Ce problème réglé, un autre était apparu. Il culpabilisait d'avoir frappé Yeonjun, même s'il pensait toujours qu'il n'aurait jamais dû l'insulter de la sorte, il ne méritait pas d'être cogné en plein visage. Soobin avait eu de la chance que l'autre ne réplique pas, il ne s'en serait pas aussi bien sorti.

Il hésita encore un instant, avant de prendre son téléphone et d'ouvrir ses réseaux sociaux. La question était de savoir quel était le nom de cet idiot sur la plateforme. Il essaya déjà son vrai prénom, sans succès, puis fit défiler les profils dans l'espoir de voir apparaitre celui de Yeonjun. Il n'avait aucune envie de devoir aller le voir en personne, il avait besoin de trouver son profil, lui envoyer un message et surtout ne plus jamais en entendre parler après. Il souhaitait simplement faire la paix avec sa conscience, pas devenir ami avec l'autre danseur. 

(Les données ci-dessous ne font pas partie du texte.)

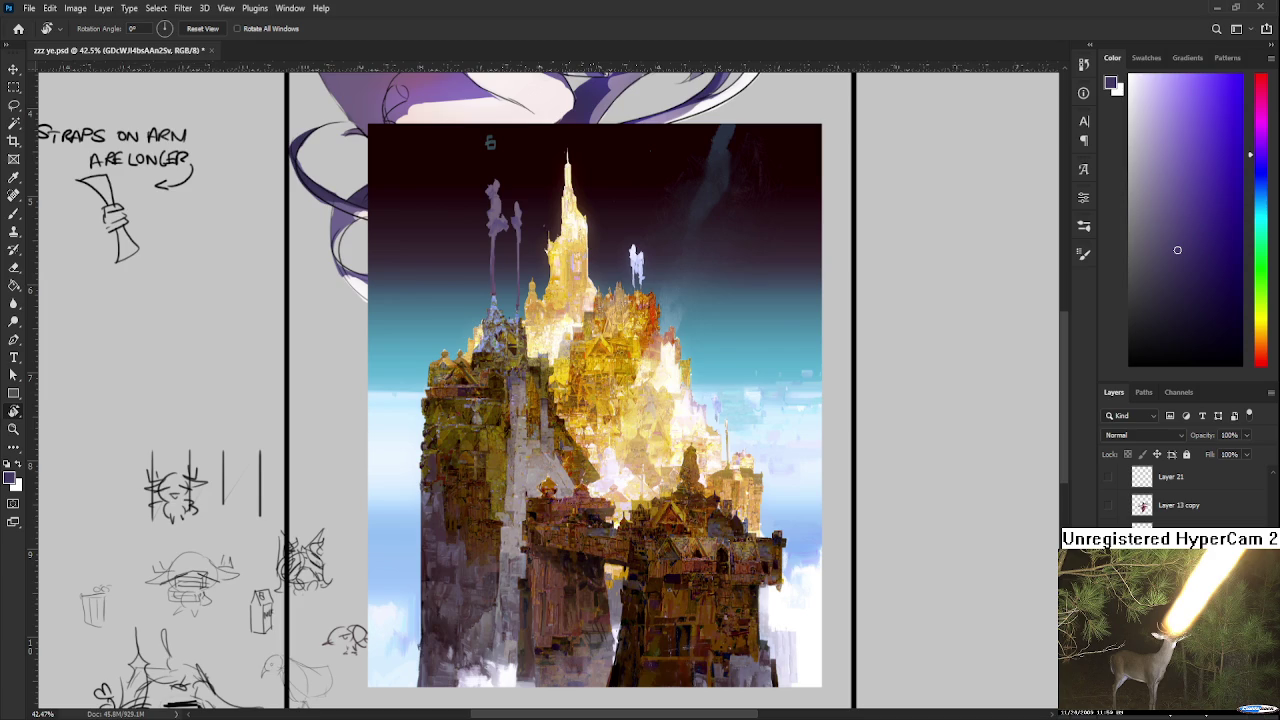
key("Delete")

Soobin grogna, confronté à l'échec et il appela finalement Yeji pour la charger de cette mission. La jeune femme avait tous les contacts du monde dans son répertoire, trouver Yeonjun allait être un jeu d'enfant pour elle. Il dut simplement se soumettre à un interrogatoire en bonne et due forme avant qu'elle n'accepte, chose qu'il voulait éviter en le faisant lui-même. Il allait devoir travailler encore ses talents d'enquêteur, ce n'était pas bien brillant pour le moment. 

La rousse lui promit de faire au plus vite et il eut à peine le temps de raccrocher, ainsi que de ranger ses affaires, que son téléphone sonna à nouveau. Le jeune homme blanchit en découvrant le numéro de son père et déglutit. Il pria tous les dieux pour que son paternel n'ait pas entendu parler de l'incident de la veille. Il prit une profonde inspiration avant de décrocher, l'envie de laisser sonner dans le vide brulant très fort en lui.

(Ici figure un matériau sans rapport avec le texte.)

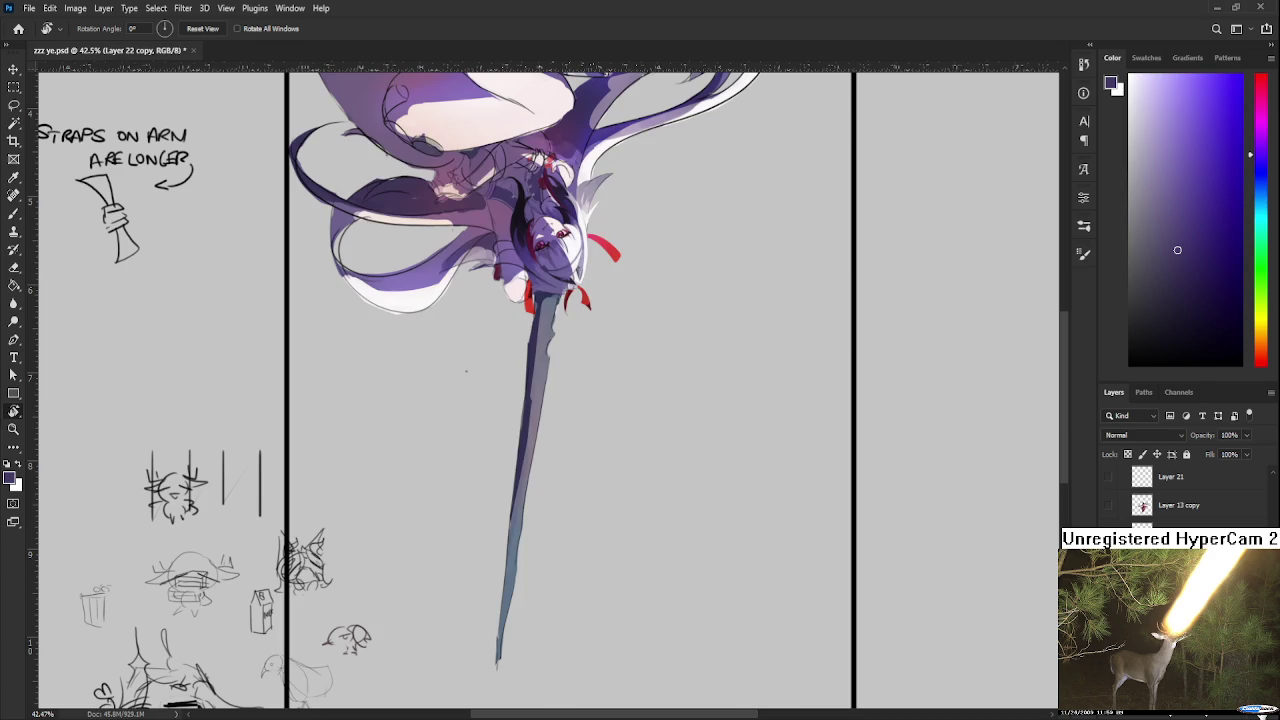
Place the night-street illustration and rotate the view back upright
mouse_move(639, 598)
left_mouse_down()
mouse_move(707, 534)
mouse_move(578, 274)
mouse_move(254, 161)
left_mouse_up()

— Soobin, enfin. Tu aurais pu décrocher plus tôt.

— Désolé père, s'excusa le jeune homme sans chercher à se justifier.

Il n'avait pas de réelles relations avec lui, un simple lien du sang qui se résumait à se voir pendant les occasions importantes et à prendre des nouvelles épisodiquement.

— Comment se passent les cours ?

La gorge de Soobin se noua et il perdit ses couleurs.

— Bien père, je suis bien placé dans le classement.

— Tu dois être le meilleur, pas bien placé Soobin. Je ne veux pas d'une seconde place pour me succéder. Tu dois être le premier en tout, en finance, en gestion, en droit, ne l'oublie pas.

— Je ne l'oublie pas.

S'il l'avait oublié il ne serait pas si anxieux à chacun de ces appels, à se demander si son père avait découvert son secret ou s'il nageait toujours dans l'ignorance. Une fois de plus, la supercherie semblait résister, mais pour combien de temps encore ? Il ne savait pas si ses nerfs allaient tenir, il était de plus en plus dur de mentir. 

— Bien, si je t'appelle c'est aussi pour te demander si tu as prêté attention au mail que ma secrétaire t'a fait parvenir dans la matinée.

— Je n'ai pas encore été voir père.

Il entendit le claquement de langue réprobateur et enfonça la tête dans les épaules.

— Nous en avons déjà parlé Soobin.

— Je sais père, je vais faire attention.

— Bien. Tu es attendu au vernissage du Musée principal de Busan à la fin du mois. Passe à la maison d'abord, nous prendrons le déjeuner ensemble puis nous irons à l'entreprise avant d'y aller. Ne sois pas en retard.

Le jeune homme ne put qu'acquiescer du bout des lèvres, abattu mais n'ayant aucun argument pour se soustraire à cette journée. Son père distilla encore quelques conseils avant de raccrocher, le laissant avec le silence pesant de son appartement. Soobin avait les oreilles qui bourdonnaient et une envie de tout casser qui lui démangeait les doigts. Il en avait marre de ne pas être libre, de devoir se cacher. 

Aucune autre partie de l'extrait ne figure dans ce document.